(Stored data entries)
===============
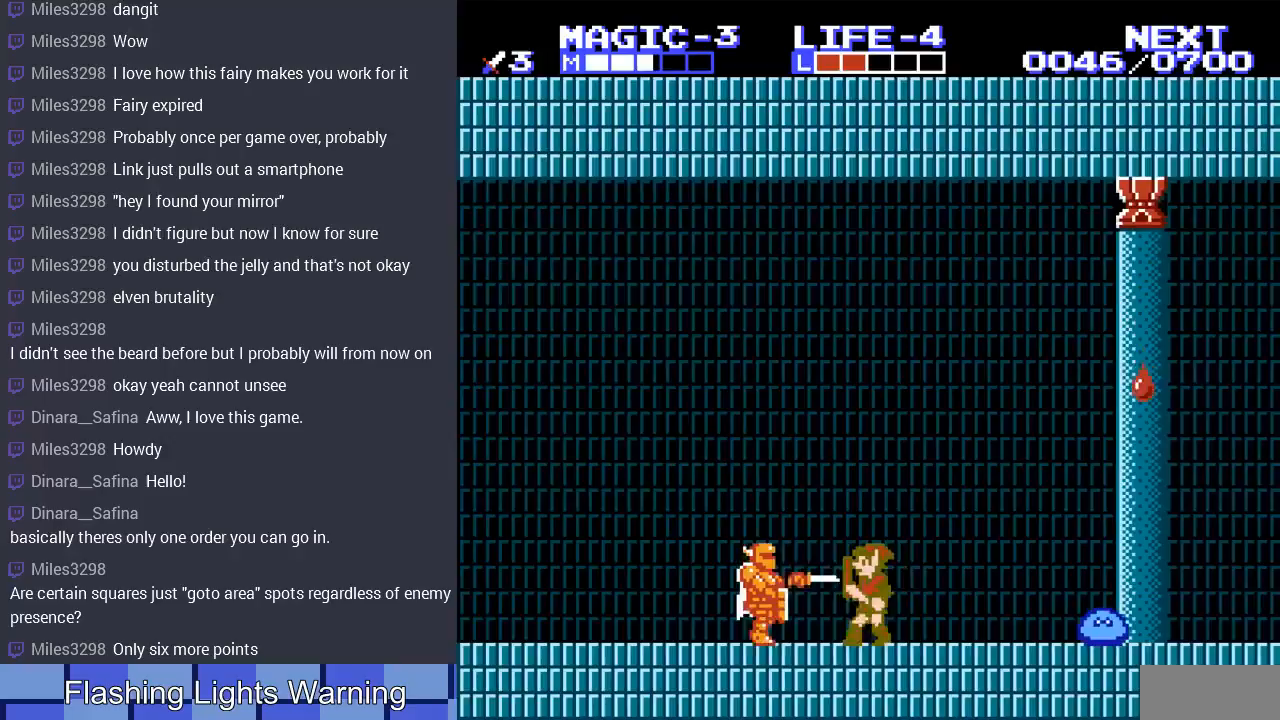
{"buttons": ["B", "DPAD_LEFT"], "events": [[33, "B", "down"], [133, "B", "up"], [433, "B", "down"]]}
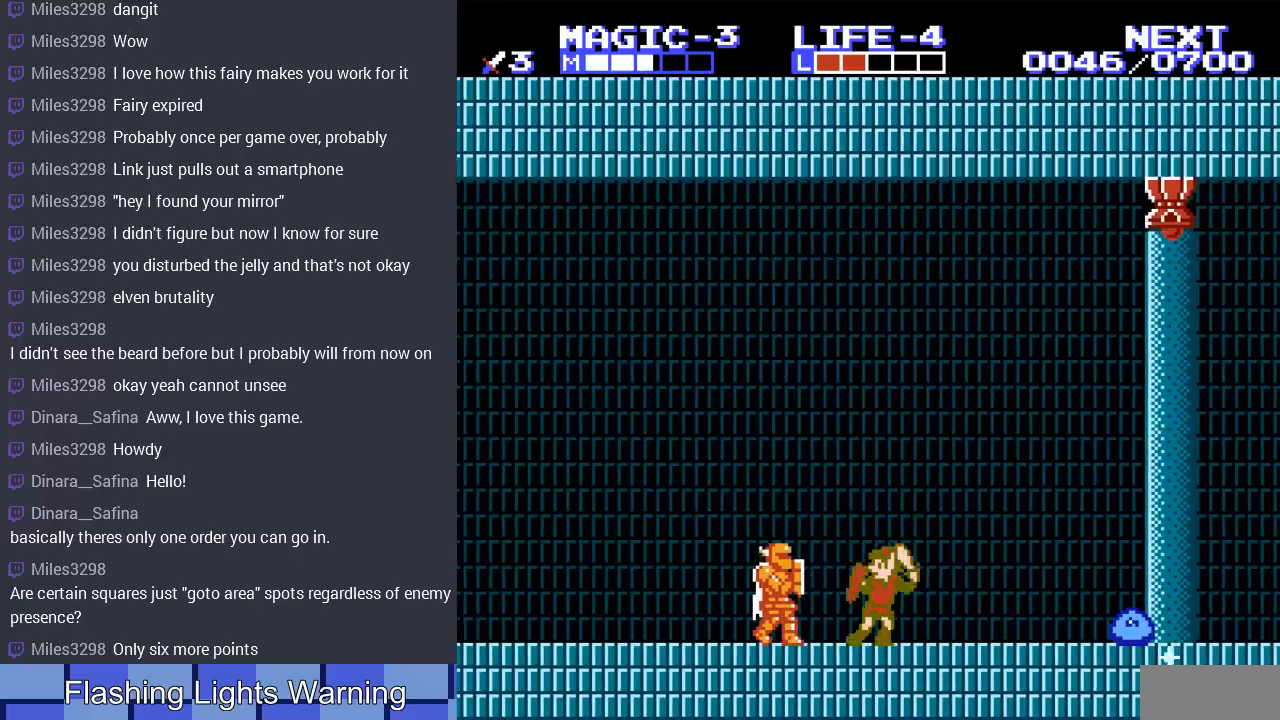
{"buttons": ["B", "DPAD_DOWN"], "events": [[67, "B", "up"], [267, "DPAD_DOWN", "down"], [300, "DPAD_LEFT", "up"], [333, "B", "down"], [400, "B", "up"], [467, "B", "down"]]}
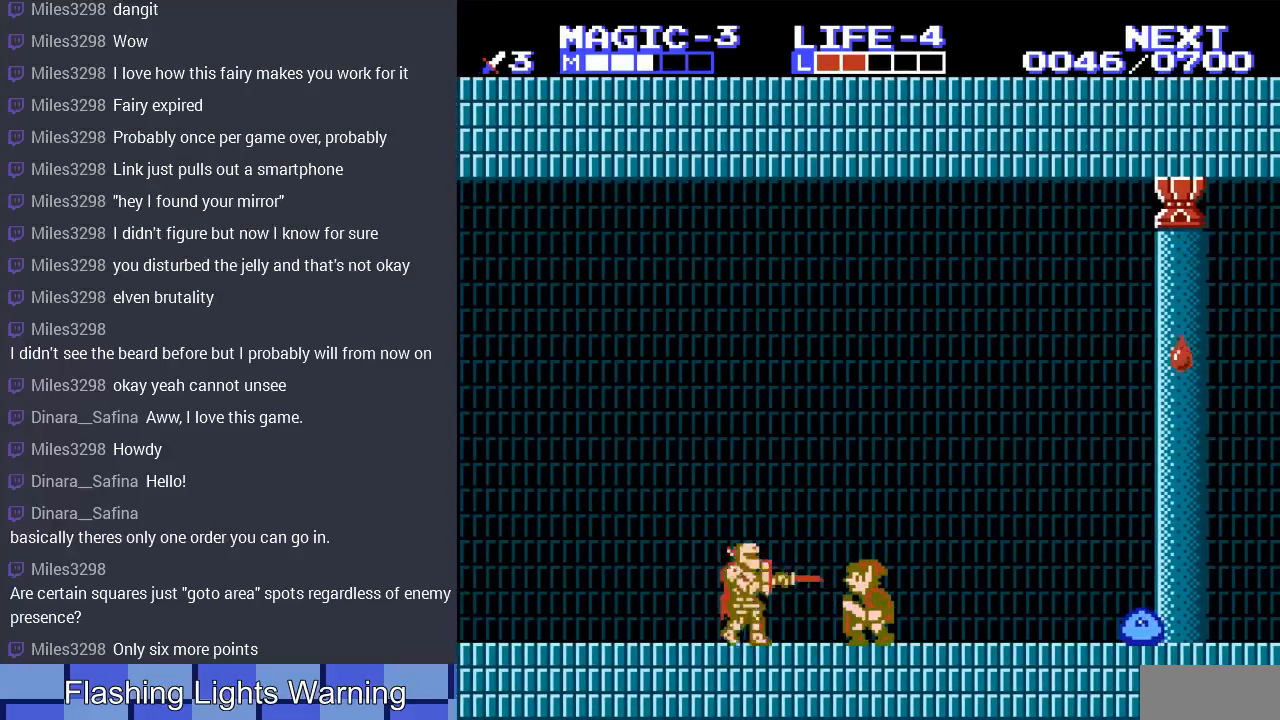
{"buttons": ["DPAD_LEFT"], "events": [[67, "B", "up"], [200, "DPAD_DOWN", "up"], [233, "DPAD_LEFT", "down"]]}
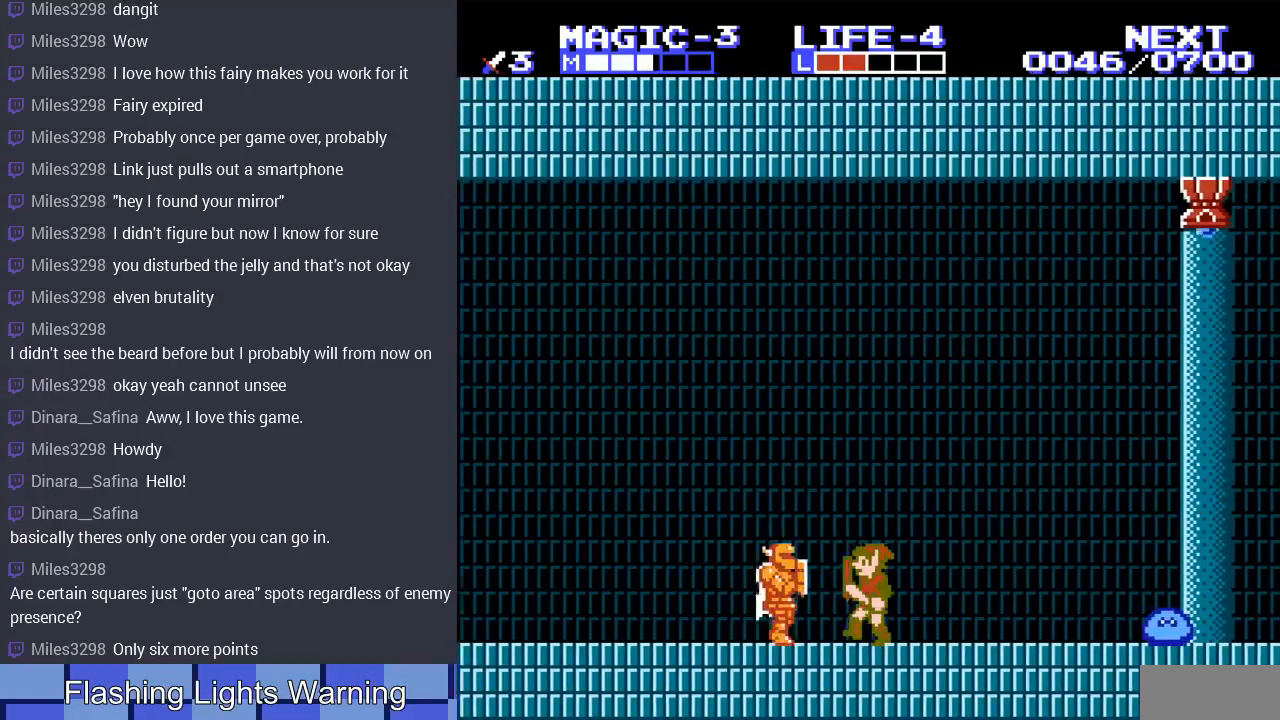
{"buttons": [], "events": [[33, "DPAD_DOWN", "down"], [33, "DPAD_LEFT", "up"], [67, "B", "down"], [167, "B", "up"], [233, "B", "down"], [333, "B", "up"], [367, "DPAD_DOWN", "up"]]}
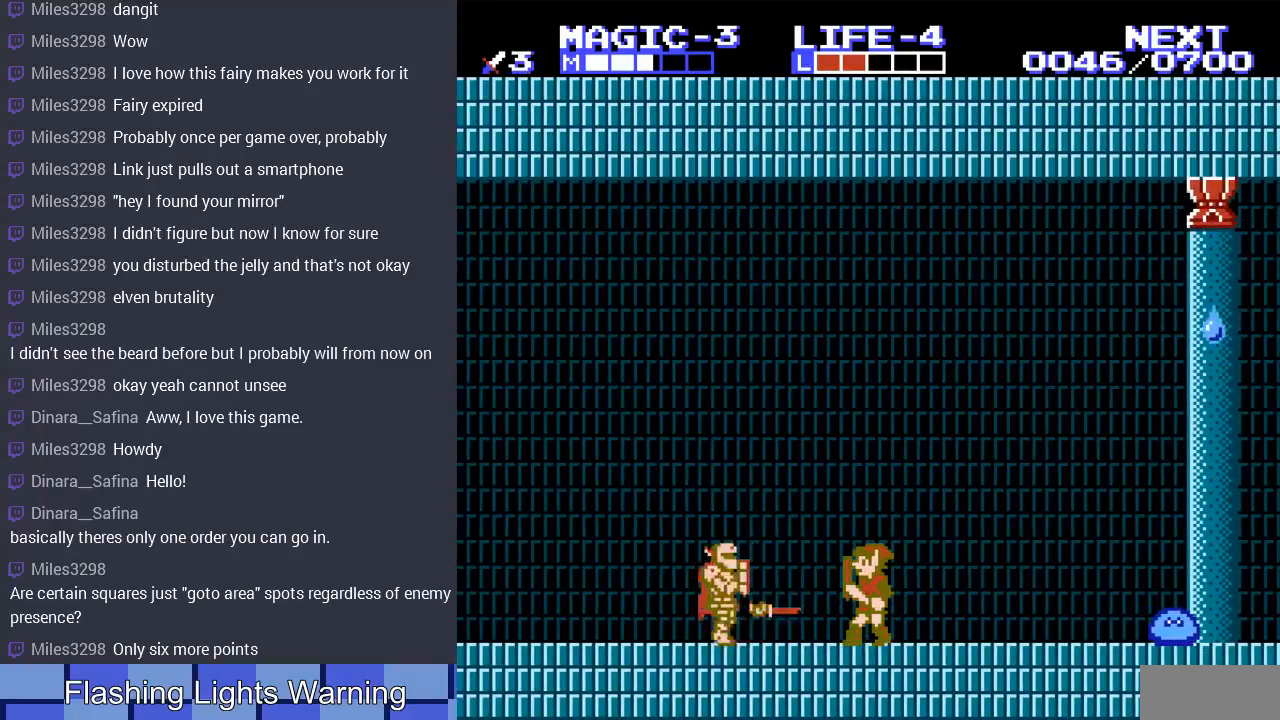
{"buttons": ["DPAD_DOWN"], "events": [[233, "DPAD_DOWN", "down"], [367, "B", "down"], [500, "B", "up"]]}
===============
Your copy should match the records above exactly, apart from the pictures, which stay out.

{"buttons": ["B", "DPAD_LEFT"], "events": [[33, "B", "down"], [133, "B", "up"], [433, "B", "down"]]}
{"buttons": ["B", "DPAD_DOWN"], "events": [[67, "B", "up"], [267, "DPAD_DOWN", "down"], [300, "DPAD_LEFT", "up"], [333, "B", "down"], [400, "B", "up"], [467, "B", "down"]]}
{"buttons": ["DPAD_LEFT"], "events": [[67, "B", "up"], [200, "DPAD_DOWN", "up"], [233, "DPAD_LEFT", "down"]]}
{"buttons": [], "events": [[33, "DPAD_DOWN", "down"], [33, "DPAD_LEFT", "up"], [67, "B", "down"], [167, "B", "up"], [233, "B", "down"], [333, "B", "up"], [367, "DPAD_DOWN", "up"]]}
{"buttons": ["DPAD_DOWN"], "events": [[233, "DPAD_DOWN", "down"], [367, "B", "down"], [500, "B", "up"]]}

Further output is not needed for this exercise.